▸ **What needs to be done**
In the text below about a co-op board's lawsuit over window safety bars, list every figure given on a line labeled "Total running cost."

The board of a New York City co-op apartment building enacted a rule requiring everyone to install and pay for child safety bars in the windows. One particular owner refused to pay, insisting that the board pick up the cost: in that case, $902. The board, made up of his neighbors in the building, felt compelled to uphold its legal authority and filed suit, hoping the owner would relent.
Act One: The board’s demand letter
Co-op’s running cost: $315
Owner’s running cost: $0
Total running cost: $315
Rather than comply with the demand, the owner retained his own attorney, and the parties were off to the litigation races.
Act Two: The trial
The co-op board won before the trial judge here, but the bills were piling up.
Co-op’s running cost: $9,759
Owner’s running cost: $5,000
Total running cost: $14,759
Take a guess on how far down the rabbit hole this is going to go.
Act Three: The first appeal
The owner appealed that judgment and won a reversal (if you can call spending $10,000 to avoid paying $902 a win.)
Co-op’s running cost: $19,328
Owner’s running cost: $10,000
Total running cost: $29,328
Act Four: The second appeal
But then the board got the original judgment reinstated by a still higher court.
Co-op’s running cost: $43,099
Owner’s running cost: $20,000
Total running cost: $63,099
Act Five: Something else to fight about
The owner gave up challenging the board’s authority, but it went after him for reimbursement for their legal costs. A court appointed referee ultimately ruled it could recover $30,000 of the fees from the owner but would have to swallow the rest.
When they were finally done, the combined bills topped $100,000 (not counting the original $902 for the window bars).
Ignoring the obvious
This battle took five years. From the start, each side assumed that the other would come to its senses and abandon the fight. Instead, they both dug themselves ever deeper and kept on shoveling. Nobody planned on investing so much time, money, and emotion in a lose-lose proposition, yet that’s the outcome they got.
The apartment owner himself finally learned his lesson. “I’m a man converted,” he said afterward. “Anything you can possibly do to avoid a lawsuit, do it.”

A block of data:
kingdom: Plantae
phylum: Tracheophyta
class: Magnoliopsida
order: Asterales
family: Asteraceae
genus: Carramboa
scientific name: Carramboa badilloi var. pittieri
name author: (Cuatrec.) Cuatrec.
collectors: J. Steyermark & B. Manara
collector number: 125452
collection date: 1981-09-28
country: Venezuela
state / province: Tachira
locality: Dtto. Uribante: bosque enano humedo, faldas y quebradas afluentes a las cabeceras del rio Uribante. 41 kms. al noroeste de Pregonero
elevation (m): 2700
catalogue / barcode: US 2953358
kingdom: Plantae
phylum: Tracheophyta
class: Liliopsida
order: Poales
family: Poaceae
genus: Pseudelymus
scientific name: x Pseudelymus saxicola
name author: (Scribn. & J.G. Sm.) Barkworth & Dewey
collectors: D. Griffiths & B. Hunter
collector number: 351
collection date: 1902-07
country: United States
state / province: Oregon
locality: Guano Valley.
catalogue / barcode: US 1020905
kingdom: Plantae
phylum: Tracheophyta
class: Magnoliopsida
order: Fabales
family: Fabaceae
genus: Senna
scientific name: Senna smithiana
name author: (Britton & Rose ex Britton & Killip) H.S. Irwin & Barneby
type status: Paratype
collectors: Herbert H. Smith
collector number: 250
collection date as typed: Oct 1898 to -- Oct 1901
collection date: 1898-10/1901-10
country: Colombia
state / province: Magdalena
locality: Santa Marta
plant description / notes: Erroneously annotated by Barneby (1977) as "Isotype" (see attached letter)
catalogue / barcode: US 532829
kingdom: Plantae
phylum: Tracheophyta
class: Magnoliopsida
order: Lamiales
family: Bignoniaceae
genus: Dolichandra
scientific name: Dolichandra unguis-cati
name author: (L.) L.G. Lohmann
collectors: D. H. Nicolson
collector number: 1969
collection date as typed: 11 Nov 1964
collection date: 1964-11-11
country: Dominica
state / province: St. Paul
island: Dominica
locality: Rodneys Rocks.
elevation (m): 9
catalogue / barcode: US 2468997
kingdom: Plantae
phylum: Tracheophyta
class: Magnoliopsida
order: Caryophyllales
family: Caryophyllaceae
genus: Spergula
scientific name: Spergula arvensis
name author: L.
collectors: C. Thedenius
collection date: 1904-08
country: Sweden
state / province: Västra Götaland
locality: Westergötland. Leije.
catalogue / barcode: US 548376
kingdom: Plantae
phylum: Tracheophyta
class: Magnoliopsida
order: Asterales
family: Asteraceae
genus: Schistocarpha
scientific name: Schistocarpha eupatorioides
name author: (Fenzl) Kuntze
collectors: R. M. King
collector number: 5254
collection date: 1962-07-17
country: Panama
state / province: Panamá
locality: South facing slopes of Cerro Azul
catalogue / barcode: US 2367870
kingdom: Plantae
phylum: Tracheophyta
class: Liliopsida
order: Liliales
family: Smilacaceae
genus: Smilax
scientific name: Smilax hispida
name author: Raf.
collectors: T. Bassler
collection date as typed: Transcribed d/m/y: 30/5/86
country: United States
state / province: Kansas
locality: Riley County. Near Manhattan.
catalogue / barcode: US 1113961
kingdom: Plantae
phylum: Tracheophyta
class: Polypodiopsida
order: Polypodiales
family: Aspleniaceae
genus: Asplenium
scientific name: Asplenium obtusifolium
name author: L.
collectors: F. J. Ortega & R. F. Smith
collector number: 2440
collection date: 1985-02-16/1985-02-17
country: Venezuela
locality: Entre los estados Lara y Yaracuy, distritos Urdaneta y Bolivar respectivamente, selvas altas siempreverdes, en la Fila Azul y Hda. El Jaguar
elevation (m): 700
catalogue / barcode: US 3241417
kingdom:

▸ **Solution to the problem**
$315
$14,759
$29,328
$63,099